Brief 1: In the "Avoidance" text, what have you had to do all year to keep from walking past the office of the woman in accounts?
Brief 2: Using the "Avoidance" text, explain why you hate the other woman in the office.

Text block:
Sunday, 9 December 2007

"Avoidance"

Christmas functions are designed to give everyone the chance to get a bit tipsy and bond with each other in a celebratory fashion. But they also present the danger that you will run into someone you’ve been avoiding all year. The woman you yelled at in accounts when you had the hangover from hell and discovered that your expenses for your last lunch had been declined. You’ve had to get off one floor above your office and take the stairs down all year just to avoid walking past her office.
Then there’s the guy in maintenance you pashed behind the air conditioning unit at the last Christmas function when you decided in a moment of enthusiasm that you like men with dirty fingernails and a mullet. If it’s good enough for Cheryl West, it’s choice for you when you’re five rum and Cokes down on an empty stomach. And then there’s the other woman in the office. The one you hate with a passion because she hates you with a passion and you’re both up for the same promotion next year. You won’t spend a second in her breathing space yet alone propel a thin-lipped word of Christmas cheer in her direction.

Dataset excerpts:
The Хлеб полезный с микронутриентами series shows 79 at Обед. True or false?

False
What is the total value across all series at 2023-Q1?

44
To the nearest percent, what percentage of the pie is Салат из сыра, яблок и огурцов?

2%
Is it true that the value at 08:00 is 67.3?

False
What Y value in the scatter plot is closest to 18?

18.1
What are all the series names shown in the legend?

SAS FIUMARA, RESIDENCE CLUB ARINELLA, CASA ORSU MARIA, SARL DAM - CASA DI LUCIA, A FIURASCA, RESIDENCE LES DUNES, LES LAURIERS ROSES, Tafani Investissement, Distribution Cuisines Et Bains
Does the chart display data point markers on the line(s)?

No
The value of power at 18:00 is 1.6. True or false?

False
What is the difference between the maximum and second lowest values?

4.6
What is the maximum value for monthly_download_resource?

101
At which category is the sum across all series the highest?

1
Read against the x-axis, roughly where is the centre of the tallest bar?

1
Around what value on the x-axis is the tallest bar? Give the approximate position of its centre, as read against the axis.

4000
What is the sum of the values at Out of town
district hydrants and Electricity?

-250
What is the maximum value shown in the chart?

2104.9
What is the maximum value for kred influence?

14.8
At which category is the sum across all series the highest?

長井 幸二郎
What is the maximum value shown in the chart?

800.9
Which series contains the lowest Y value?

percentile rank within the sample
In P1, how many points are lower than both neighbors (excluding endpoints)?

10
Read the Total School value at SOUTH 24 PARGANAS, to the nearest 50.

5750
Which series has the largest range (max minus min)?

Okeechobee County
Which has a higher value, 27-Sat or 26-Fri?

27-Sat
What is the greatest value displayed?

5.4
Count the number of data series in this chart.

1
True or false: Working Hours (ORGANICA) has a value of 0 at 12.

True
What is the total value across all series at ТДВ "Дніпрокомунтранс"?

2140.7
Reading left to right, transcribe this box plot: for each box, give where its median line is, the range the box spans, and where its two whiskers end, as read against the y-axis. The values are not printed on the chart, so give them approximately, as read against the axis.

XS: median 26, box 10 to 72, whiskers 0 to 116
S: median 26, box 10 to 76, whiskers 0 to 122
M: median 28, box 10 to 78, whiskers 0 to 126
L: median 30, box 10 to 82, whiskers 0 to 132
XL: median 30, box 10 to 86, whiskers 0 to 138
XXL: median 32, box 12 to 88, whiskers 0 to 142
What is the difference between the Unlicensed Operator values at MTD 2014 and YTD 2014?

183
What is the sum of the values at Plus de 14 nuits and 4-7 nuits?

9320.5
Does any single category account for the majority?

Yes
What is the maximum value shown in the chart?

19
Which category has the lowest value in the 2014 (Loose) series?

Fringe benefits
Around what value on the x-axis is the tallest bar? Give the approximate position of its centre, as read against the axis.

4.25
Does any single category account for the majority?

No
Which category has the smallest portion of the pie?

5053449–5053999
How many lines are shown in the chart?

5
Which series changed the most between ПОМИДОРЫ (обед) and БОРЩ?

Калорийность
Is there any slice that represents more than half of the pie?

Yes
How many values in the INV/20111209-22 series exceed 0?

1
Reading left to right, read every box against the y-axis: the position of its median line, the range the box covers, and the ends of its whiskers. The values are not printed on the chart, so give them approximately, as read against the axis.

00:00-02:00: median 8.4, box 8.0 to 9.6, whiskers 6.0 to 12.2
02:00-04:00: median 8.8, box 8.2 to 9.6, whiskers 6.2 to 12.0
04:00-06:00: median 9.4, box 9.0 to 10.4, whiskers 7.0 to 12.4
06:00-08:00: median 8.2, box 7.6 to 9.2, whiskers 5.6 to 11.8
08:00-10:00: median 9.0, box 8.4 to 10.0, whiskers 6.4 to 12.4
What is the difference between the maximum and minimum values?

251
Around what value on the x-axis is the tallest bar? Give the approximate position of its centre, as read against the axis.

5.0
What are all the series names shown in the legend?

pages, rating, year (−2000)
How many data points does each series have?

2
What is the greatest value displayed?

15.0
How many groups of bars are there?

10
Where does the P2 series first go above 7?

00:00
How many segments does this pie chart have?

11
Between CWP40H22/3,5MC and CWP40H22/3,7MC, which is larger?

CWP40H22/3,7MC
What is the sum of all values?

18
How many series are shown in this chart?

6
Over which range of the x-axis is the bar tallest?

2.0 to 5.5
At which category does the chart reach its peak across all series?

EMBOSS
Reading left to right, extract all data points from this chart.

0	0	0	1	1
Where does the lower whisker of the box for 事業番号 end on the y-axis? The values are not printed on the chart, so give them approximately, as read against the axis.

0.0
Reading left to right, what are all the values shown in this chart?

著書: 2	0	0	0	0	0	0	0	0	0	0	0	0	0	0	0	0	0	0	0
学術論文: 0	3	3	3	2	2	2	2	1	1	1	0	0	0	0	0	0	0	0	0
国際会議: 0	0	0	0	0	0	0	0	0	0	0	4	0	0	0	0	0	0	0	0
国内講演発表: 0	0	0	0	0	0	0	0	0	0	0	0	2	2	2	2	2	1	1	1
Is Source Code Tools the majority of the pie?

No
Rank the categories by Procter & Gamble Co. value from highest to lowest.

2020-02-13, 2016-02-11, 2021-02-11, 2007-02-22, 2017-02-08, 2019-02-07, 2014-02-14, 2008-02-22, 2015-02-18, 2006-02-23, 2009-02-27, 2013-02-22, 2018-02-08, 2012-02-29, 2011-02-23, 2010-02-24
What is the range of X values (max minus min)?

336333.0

Written reply 1: Get off one floor above your office and take the stairs down.

Written reply 2: You hate her with a passion because she hates you with a passion. You're also both up for the same promotion next year.